The price of bitcoin was last lower by more than 1% at $78,146.03, according to Coin Metrics. That was off its earlier low of $74,420.69, but down from a Friday high of nearly $85,000. It’s sitting about 28% from its January peak.
“Today’s relief rally has lifted bitcoin … with prices recovering above $78,000 as traders deploy the cash they moved to the sidelines,” said David Hernandez, crypto investment specialist at 21Shares. “Uniquely, as demonstrated over the past few sessions, bitcoin tends to participate in broad market upside but doesn’t always capitulate at the same time as broad risk-off moves, highlighting its growing divergence from traditional asset behavior.”
Ether and the token tied to Solana extended their two-day losses to 13% and 10%, respectively.
Bitcoin has traded mostly above $80,000 in 2025
Rattled investors began dumping their crypto holdings over the weekend as they braced for further carnage after Trump’s retaliatory tariffs raised global recession fears and caused investors to sell all risk — pushing stocks on Friday to their worst decline since 2020.
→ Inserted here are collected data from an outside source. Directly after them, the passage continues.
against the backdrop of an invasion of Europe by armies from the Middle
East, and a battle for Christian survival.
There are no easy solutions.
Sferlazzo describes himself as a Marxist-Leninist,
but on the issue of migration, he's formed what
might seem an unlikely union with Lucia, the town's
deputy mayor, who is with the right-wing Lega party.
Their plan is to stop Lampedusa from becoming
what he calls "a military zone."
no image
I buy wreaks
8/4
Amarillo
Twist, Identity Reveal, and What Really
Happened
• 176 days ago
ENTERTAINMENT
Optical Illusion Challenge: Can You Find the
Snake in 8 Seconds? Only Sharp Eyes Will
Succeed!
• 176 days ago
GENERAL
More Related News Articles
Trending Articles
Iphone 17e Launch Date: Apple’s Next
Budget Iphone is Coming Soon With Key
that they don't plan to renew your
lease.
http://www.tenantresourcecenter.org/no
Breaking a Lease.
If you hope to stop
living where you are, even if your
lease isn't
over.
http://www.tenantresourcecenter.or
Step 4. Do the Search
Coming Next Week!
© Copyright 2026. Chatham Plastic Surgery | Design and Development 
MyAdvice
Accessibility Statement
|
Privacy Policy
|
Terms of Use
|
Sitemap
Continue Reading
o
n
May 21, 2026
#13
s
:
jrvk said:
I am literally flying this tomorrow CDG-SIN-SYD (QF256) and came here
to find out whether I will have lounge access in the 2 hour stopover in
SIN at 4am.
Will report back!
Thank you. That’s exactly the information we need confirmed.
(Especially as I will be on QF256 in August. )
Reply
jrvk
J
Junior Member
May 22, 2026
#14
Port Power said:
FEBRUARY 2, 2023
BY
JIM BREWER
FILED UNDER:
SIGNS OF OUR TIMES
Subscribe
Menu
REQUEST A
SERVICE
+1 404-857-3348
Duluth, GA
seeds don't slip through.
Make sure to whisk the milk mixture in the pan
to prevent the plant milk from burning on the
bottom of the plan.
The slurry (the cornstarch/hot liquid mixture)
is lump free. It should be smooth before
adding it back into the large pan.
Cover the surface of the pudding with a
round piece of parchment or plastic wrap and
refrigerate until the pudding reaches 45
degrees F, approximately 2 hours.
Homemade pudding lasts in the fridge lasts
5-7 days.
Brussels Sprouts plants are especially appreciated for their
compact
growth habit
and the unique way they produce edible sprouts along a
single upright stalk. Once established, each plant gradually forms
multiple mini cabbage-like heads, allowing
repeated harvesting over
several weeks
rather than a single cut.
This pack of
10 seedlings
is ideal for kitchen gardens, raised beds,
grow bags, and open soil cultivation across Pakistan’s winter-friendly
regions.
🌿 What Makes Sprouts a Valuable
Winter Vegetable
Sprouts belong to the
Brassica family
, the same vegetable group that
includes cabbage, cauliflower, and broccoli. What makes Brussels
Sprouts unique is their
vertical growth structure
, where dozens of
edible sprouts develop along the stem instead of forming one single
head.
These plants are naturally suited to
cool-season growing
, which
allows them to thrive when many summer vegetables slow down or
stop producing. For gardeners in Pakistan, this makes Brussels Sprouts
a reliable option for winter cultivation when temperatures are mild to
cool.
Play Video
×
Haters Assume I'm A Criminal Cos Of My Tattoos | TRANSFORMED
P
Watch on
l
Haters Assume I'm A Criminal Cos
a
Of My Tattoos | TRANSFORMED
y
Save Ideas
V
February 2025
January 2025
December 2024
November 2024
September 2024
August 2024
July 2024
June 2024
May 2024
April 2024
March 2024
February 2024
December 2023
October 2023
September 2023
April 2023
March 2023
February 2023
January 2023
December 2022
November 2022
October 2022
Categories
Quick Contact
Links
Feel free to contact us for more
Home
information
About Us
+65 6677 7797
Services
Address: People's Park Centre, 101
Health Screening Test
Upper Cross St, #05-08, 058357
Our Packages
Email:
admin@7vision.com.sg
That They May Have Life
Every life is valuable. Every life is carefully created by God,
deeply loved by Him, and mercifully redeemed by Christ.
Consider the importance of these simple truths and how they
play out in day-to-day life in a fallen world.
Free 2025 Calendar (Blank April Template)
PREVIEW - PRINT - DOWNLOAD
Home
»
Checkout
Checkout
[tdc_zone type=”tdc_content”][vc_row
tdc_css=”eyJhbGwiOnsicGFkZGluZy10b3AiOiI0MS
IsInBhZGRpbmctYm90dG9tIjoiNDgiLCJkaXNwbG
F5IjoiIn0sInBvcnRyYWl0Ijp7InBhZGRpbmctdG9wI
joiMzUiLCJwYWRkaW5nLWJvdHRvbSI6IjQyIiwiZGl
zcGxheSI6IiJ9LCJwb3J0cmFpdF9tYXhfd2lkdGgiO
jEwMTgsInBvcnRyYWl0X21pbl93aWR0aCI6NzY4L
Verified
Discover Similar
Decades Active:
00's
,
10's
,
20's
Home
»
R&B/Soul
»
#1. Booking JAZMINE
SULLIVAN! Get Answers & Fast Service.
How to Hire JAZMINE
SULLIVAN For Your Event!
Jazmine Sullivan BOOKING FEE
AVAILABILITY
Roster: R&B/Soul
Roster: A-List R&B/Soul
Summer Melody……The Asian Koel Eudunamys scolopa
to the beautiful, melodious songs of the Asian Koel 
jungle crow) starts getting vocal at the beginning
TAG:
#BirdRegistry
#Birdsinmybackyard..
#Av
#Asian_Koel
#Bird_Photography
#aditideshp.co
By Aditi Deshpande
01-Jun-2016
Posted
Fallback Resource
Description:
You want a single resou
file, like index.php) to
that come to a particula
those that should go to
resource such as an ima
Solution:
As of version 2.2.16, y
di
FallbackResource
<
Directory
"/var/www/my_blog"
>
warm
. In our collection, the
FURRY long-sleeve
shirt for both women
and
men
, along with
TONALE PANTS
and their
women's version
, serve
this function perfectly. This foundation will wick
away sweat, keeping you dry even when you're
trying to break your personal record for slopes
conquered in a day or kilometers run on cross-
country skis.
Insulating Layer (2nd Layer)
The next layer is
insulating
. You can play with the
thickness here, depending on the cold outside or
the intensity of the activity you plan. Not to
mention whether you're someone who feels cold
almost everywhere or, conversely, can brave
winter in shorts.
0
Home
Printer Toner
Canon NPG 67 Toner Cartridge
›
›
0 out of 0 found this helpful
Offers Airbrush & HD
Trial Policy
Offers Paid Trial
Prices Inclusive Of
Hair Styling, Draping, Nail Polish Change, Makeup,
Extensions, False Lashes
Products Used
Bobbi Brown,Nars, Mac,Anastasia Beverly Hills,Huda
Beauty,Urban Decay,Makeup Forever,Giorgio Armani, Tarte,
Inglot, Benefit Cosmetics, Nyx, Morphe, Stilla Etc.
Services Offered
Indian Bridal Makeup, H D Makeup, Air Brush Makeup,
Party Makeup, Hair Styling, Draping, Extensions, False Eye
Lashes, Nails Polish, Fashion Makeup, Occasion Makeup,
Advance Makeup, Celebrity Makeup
Bitcoin’s down move lower also triggered a wave of long liquidations, as traders betting on an increase in bitcoin’s price were forced to sell their assets to cover their losses. On Monday, bitcoin saw more than $438 million in long liquidations in a 24-hour period, according to CoinGlass. Ether saw $349 million in long liquidations in the same period.
“While I generally think we are closer to the end than the beginning of this correction for bitcoin, the window of uncertainty has only widened for markets over the last few weeks, and bitcoin is not immune when people need to sell what they can for posting margin or internal risk models,” said Will Clemente, an independent investor and previous cofounder of Reflexivity Research.
Bitcoin has traded above $80,000 for most of this year, barring a couple brief blips below it amid recent volatility. Last week, it remained relatively stable, bucking the broader market meltdown and rising to end the week as stocks tumbled and even gold fell.
“Time and time again, it’s been proven that investors still view bitcoin as a risk-on beta asset, and the window of relative strength towards the back half of last week appeared to just be bitcoin lagging equities,” Clemente said. “Should equities get relief, bitcoin will likely follow as well.”
With the ongoing market turmoil bitcoin now is now testing the critical $74,000 level for bitcoin, which marks its 2024 peak, as a potential low, Joel Kruger, market strategist at LMAX, told CNBC. Tracy Jin, chief operating officer of the crypto exchange MEXC, said bitcoin could still fall as low as $68,000.